The following should be taken care of when configuring the nodes with local storage:

  • Okera requires at least 150 GB of storage on each node

  • The 150 GB of storage should be assigned to root of the file system (that is, /)

  • All working directories should be able to use the total space available

    • Especially /opt and /var should be not mounted as separate volumes but share the main storage
    • Ideally, the nodes have a single volume and mount point at the root

Database Management System (RDBMS)

Okera is backed by a relational database, which persists the metadata of the cluster, including schemas, policies, and attributes. You can use a shared database system or a dedicated one. All database names an Okera cluster is using are configurable and allow to share an RDBMS while keeping the metadata separate.
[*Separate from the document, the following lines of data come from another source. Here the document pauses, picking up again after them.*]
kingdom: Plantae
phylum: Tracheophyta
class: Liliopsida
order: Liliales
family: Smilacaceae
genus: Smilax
The following database systems are supported:

Database System Version Notes
MySQL/MariaDB 5.6 and 5.7 Supported since Okera 1.0
PostgreSQL 9.5 and 10.7 Supported since Okera 2.0.1

The following notes apply:

  • All Okera nodes will require administrative permissions on the configured databases

    • It is possible to pre-create the databases to avoid giving Okera CREATE permissions at the catalog level
  • For test or proof-of-concept (POC) instances of Okera there is an option to leave the database system unconfigured

    • In this case an embedded PostgreSQL service is used (WARNING: May result in loss of metadata!)